**Exercise input:**
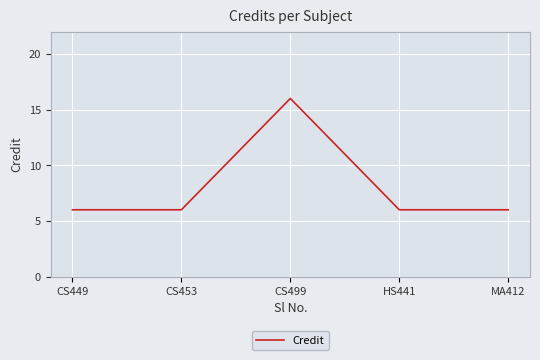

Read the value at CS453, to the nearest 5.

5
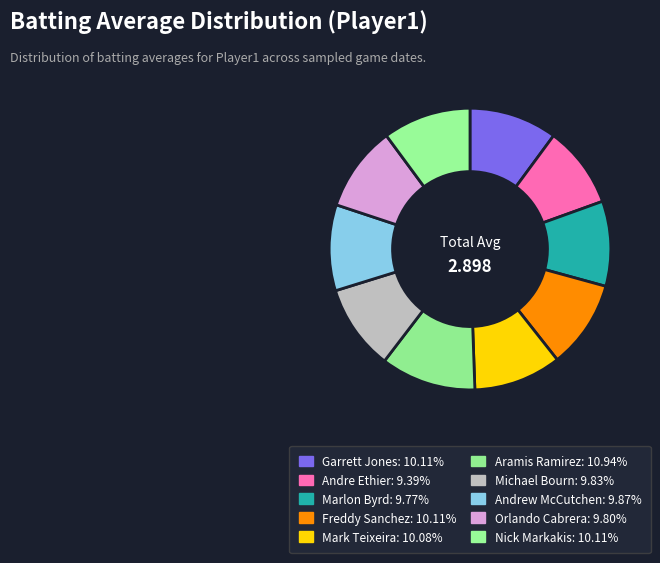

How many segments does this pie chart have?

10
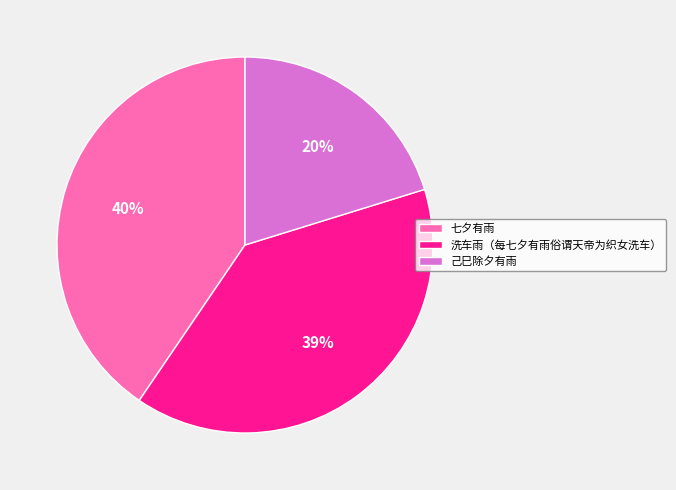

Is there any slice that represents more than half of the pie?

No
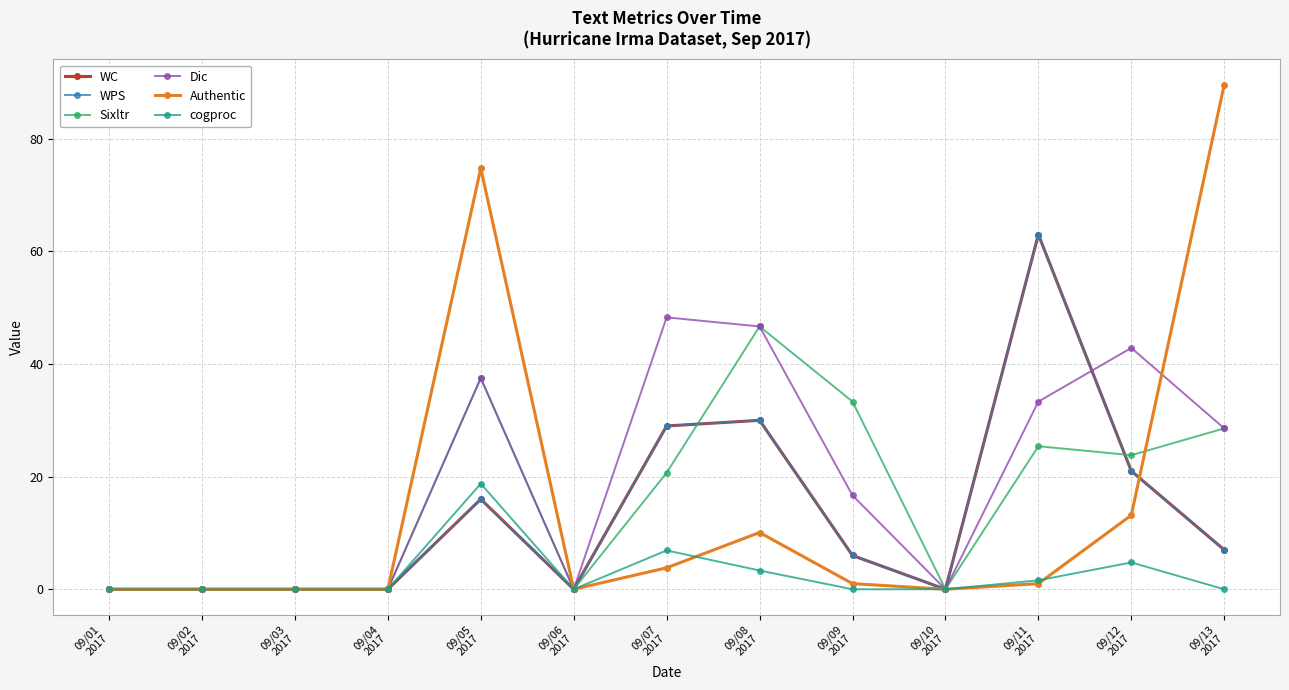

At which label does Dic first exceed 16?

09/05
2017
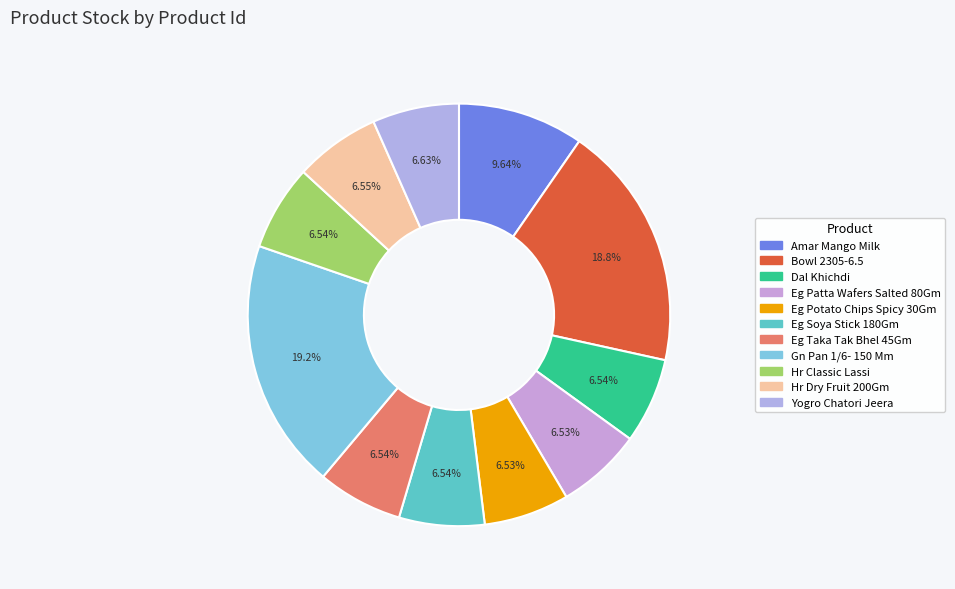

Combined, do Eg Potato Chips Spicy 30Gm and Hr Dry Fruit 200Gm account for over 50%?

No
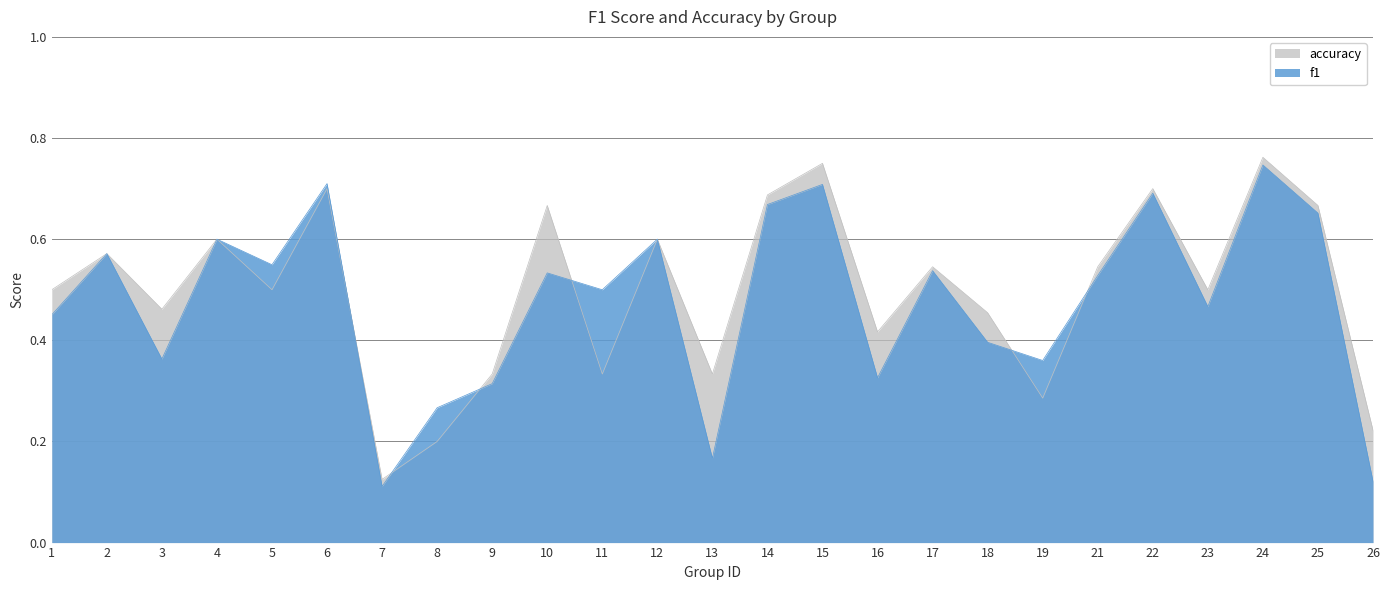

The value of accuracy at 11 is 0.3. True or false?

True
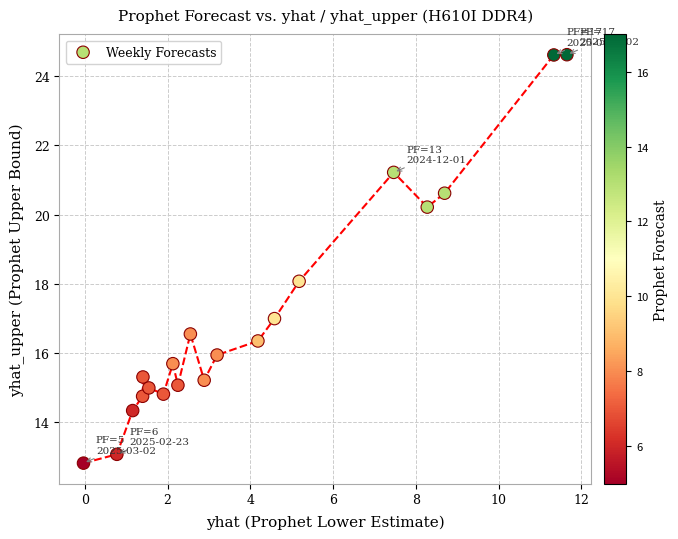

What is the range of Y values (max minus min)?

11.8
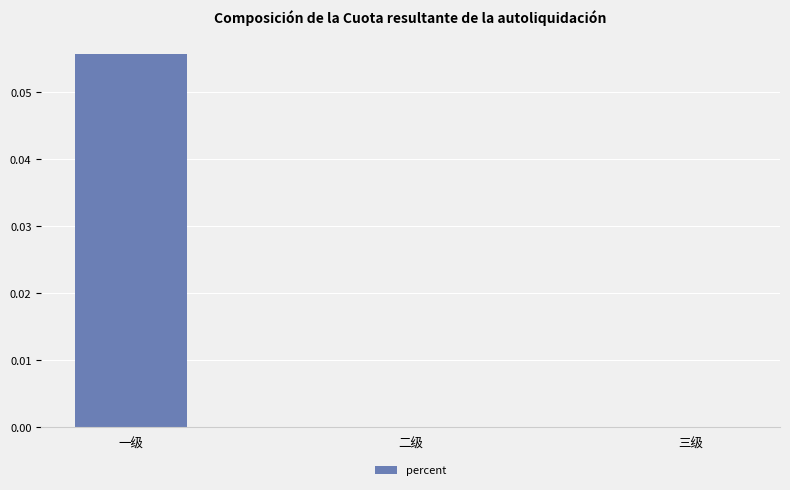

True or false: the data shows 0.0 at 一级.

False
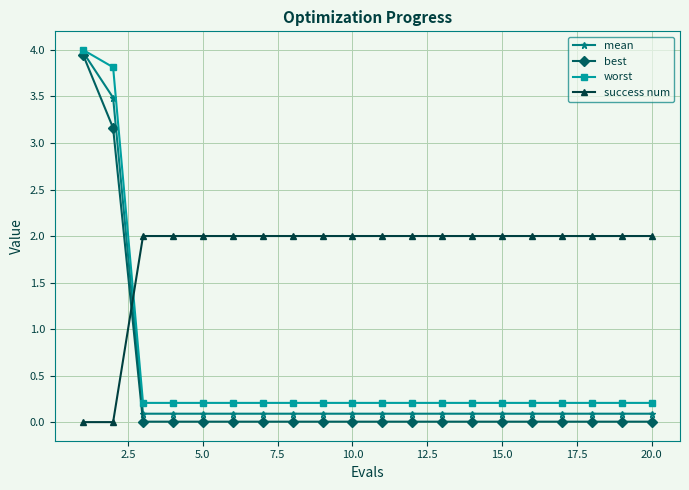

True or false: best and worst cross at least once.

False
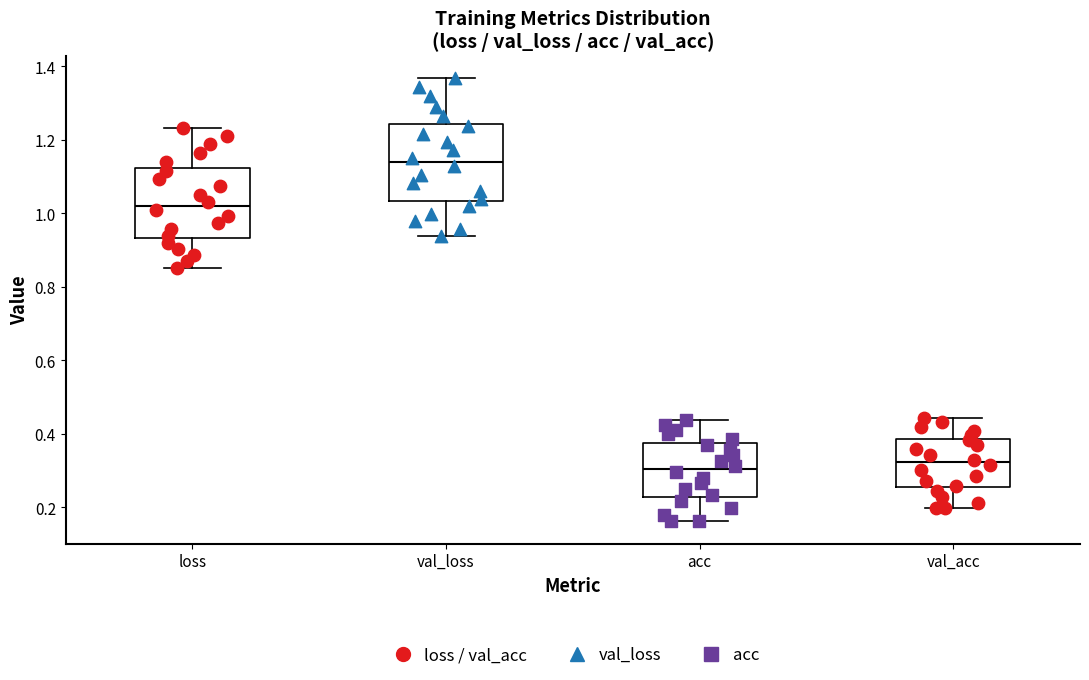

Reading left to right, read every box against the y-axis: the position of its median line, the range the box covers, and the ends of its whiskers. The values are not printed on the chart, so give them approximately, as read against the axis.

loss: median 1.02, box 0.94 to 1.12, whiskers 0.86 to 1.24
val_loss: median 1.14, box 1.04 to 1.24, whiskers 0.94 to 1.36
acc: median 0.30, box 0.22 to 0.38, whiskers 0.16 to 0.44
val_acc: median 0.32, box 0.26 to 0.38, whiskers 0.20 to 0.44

**About this task:** Rewrite every entry above with "pie" changed to "donut" wherever it appears, keeping everything else the same and leaving out the pictures.

**Task response:**
Read the value at CS453, to the nearest 5.

5

How many segments does this donut chart have?

10

Is there any slice that represents more than half of the donut?

No

At which label does Dic first exceed 16?

09/05
2017

Combined, do Eg Potato Chips Spicy 30Gm and Hr Dry Fruit 200Gm account for over 50%?

No

The value of accuracy at 11 is 0.3. True or false?

True

What is the range of Y values (max minus min)?

11.8

True or false: the data shows 0.0 at 一级.

False

True or false: best and worst cross at least once.

False

Reading left to right, read every box against the y-axis: the position of its median line, the range the box covers, and the ends of its whiskers. The values are not printed on the chart, so give them approximately, as read against the axis.

loss: median 1.02, box 0.94 to 1.12, whiskers 0.86 to 1.24
val_loss: median 1.14, box 1.04 to 1.24, whiskers 0.94 to 1.36
acc: median 0.30, box 0.22 to 0.38, whiskers 0.16 to 0.44
val_acc: median 0.32, box 0.26 to 0.38, whiskers 0.20 to 0.44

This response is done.